July 28: Quarterbacks
July 29: Running backs
July 30: Receivers
Today: Tight ends
Aug 1: Offensive linemen
Aug. 2: Defensive linemen
Aug. 3: Linebackers
Aug. 4: Defensive backs
Aug. 5: Specialists
Departed Players: None
It was thought that with wide receiver being a question mark a year ago, Jacob Pedersen could be in line to have a monster season. Although Pedersen was second on the team in catches to Jared Abbrederis, he didn't have the year most fans, and himself, were expecting. Pedersen managed only 27 catches for 355 yards and four touchdowns, yet somehow still managed to win the Big Ten Tight End of the Year Award.
Last season the Badger tight ends only averaged 2.85 catches a game; a number that should increase because new offensive coordinator Andy Ludwig's tight ends at San Diego State last season averaged 4.61 receptions a game. The Badgers' offense will also use up to three tight ends in certain formations to help elevate pressure on the receivers.
"I think the diversification is very challenging for a defensive coordinator," first years tight end coach Jeff Genyk said during spring practices. "In our case to have four, maybe five, guys that can line up at all three positions at tight end, either on the line, off the line or blocking responsibilities, to be a threat in the passing game with multiple formations, diversity and gap formations.
"The challenge is to be able to play all three and not get focused on only having to do one responsibility. To be able to play all three, that's what we are attempting to do is really juggling the young men and understand the concepts of the play."
With Ludwig using the tight end more in his offense than offensive coordinator Matt Canada, it has the Badgers tight ends excited for this coming season.
"I think it's going to change a little bit," Wozniak said during the spring. "You look at Coach Ludwig's track record with tight ends, he love throwing to his tight ends. I don't want to compare them too much, but he likes tight ends like Coach Chryst likes tight ends. He's going to get us the ball and I think we're going to improve in the passing games. I can see us catching 20, 30 more passes this year."
Hopefully that will be the case since the Badgers – much like last year - still are not sure who will play opposite of Abbrederis, and people are looking at Pedersen's direction.
Named to the John Mackey Award watch list for the second consecutive year, Pedersen was limited during spring practices, but has been putting in the time during the offseason to build off his junior year.

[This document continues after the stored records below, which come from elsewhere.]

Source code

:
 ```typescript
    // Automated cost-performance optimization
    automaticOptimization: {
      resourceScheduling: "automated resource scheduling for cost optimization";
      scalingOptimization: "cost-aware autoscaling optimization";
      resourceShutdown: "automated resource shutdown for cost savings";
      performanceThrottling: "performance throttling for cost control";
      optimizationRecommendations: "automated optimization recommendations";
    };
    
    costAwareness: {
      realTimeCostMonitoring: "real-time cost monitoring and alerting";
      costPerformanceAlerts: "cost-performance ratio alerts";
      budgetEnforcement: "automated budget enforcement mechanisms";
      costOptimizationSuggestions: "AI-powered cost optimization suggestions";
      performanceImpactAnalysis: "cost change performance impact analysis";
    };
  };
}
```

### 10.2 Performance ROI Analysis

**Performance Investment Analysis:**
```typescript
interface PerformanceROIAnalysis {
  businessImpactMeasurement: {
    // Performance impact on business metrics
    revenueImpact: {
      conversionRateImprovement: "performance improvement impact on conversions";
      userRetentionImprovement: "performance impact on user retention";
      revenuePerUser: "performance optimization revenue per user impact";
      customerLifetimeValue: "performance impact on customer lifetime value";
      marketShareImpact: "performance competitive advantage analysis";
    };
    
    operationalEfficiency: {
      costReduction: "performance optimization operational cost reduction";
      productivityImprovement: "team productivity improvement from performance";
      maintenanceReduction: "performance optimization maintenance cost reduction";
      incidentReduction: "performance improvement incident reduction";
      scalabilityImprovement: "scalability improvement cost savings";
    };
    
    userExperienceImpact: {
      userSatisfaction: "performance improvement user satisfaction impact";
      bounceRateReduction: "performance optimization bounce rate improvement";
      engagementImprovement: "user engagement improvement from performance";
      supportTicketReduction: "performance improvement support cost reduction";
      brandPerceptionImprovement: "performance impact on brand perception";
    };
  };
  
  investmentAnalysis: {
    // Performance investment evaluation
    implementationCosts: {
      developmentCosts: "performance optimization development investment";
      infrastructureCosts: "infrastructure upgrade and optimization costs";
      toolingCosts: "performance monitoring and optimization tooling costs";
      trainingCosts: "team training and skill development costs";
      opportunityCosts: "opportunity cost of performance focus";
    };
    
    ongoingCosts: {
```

"Maintain my weight and get my body fat composition down so I can be more explosive, stronger in the running game and be faster in the passing game," Pedersen said after the spring game. "Basically I want to work on coming out of my breaks more and be prepared to run some deeper routes than I would have been in years past. But also work on my game overall which is blocking, working on my footwork, making sure I'm playing with tight hands. If I play with tight hands and good technique I'm usually pretty good, but I have to get that to every play."
The tight ends are getting use to a position coach for the second straight year. After Eddie Faulkner left for North Carolina State and Jay Boulware abruptly resigned to take a job the same job at Oklahoma, Gary Andersen hired Genyk, who coached at California the past three years. For the tight ends, the transition has been easy so far.

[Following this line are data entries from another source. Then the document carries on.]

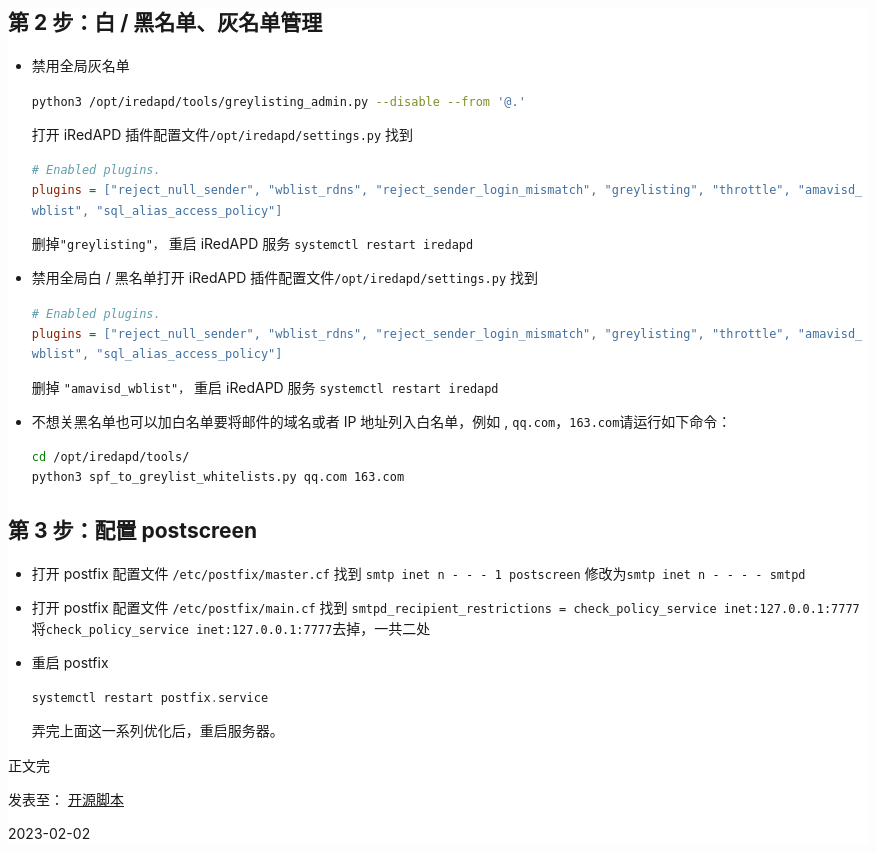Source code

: ## 第 2 步：白 / 黑名单、灰名单管理

-   禁用全局灰名单
    
    ```bash
    python3 /opt/iredapd/tools/greylisting_admin.py --disable --from '@.'
    ```
    
    打开 iRedAPD 插件配置文件`/opt/iredapd/settings.py` 找到
    
    ```ini
    # Enabled plugins.
    plugins = ["reject_null_sender", "wblist_rdns", "reject_sender_login_mismatch", "greylisting", "throttle", "amavisd_wblist", "sql_alias_access_policy"]
    ```
    
    删掉`"greylisting"，` 重启 iRedAPD 服务 `systemctl restart iredapd`
    
-   禁用全局白 / 黑名单打开 iRedAPD 插件配置文件`/opt/iredapd/settings.py` 找到
    
    ```ini
    # Enabled plugins.
    plugins = ["reject_null_sender", "wblist_rdns", "reject_sender_login_mismatch", "greylisting", "throttle", "amavisd_wblist", "sql_alias_access_policy"]
    ```
    
    删掉 `"amavisd_wblist"，` 重启 iRedAPD 服务 `systemctl restart iredapd`
    
-   不想关黑名单也可以加白名单要将邮件的域名或者 IP 地址列入白名单，例如 , `qq.com`，`163.com`请运行如下命令：
    
    ```bash
    cd /opt/iredapd/tools/
    python3 spf_to_greylist_whitelists.py qq.com 163.com
    ```
    

## 第 3 步：配置 postscreen

-   打开 postfix 配置文件 `/etc/postfix/master.cf` 找到 `smtp inet n - - - 1 postscreen` 修改为`smtp inet n - - - - smtpd`
-   打开 postfix 配置文件 `/etc/postfix/main.cf` 找到 `smtpd_recipient_restrictions = check_policy_service inet:127.0.0.1:7777` 将`check_policy_service inet:127.0.0.1:7777`去掉，一共二处
-   重启 postfix
    
    ```swift
    systemctl restart postfix.service
    ```
    
    弄完上面这一系列优化后，重启服务器。
    

正文完

发表至： [开源脚本](https://ruxi.org/category/k/)

2023-02-02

"Genyk is very confident," Wozniak said. "If we drop a ball, he tells us we're going to get the next one. I love that about him. I love that he has our back. He puts us on every special teams he has and wants to get us out on the field. I really respect that out of our coach."
While Pedersen and Wozniak (9 catches, 94 yards last season) being the top two tight ends on the depth chart, Arneson should also see plenty of snaps this season. Arneson appeared in 13 games a year ago and had four catches for 19 yards and two touchdowns, but he showed improvement as the season progressed. Arneson could reach double digits in receptions this year because of the offense's three tight end formations.
One Burning Question: Can Pedersen improve his numbers from his junior season?
Pedersen should see his numbers improve from a year ago because Ludwig, like former offensive coordinator Paul Chryst, wants to get the most out of his tight ends. Even if Jordan Fredrick or Kenzel Doe take a step forward this year and become consistent passing threats, Pedersen should have more of an impact in the passing game. Pedersen has all the tools to put together a great season and help Wisconsin's passing attack.
Biggest Strength: Experience. This year the Badgers' top four tight ends all have playing experience, will all see time and, with Wisconsin using multiple tight end sets, it will be a huge benefit to the offense.
Biggest Problem Area: Building Depth. Despite being set at the tight end position with three seniors, the future could be a problem. Arneson will be the only player returning with any experience next season, meaning it will be important to get some of the younger tight ends some game experience. Entering 2013, Austin Maly, Austin Traylor and Eric Steffes have not seen any significant game action.
Final Thought: In order for Wisconsin to have success on offense this year, the passing game will have to improve. The offense should fit better with the tight ends and should make an early impact. If they don't, it could be easy to stop the Badgers on offense this year.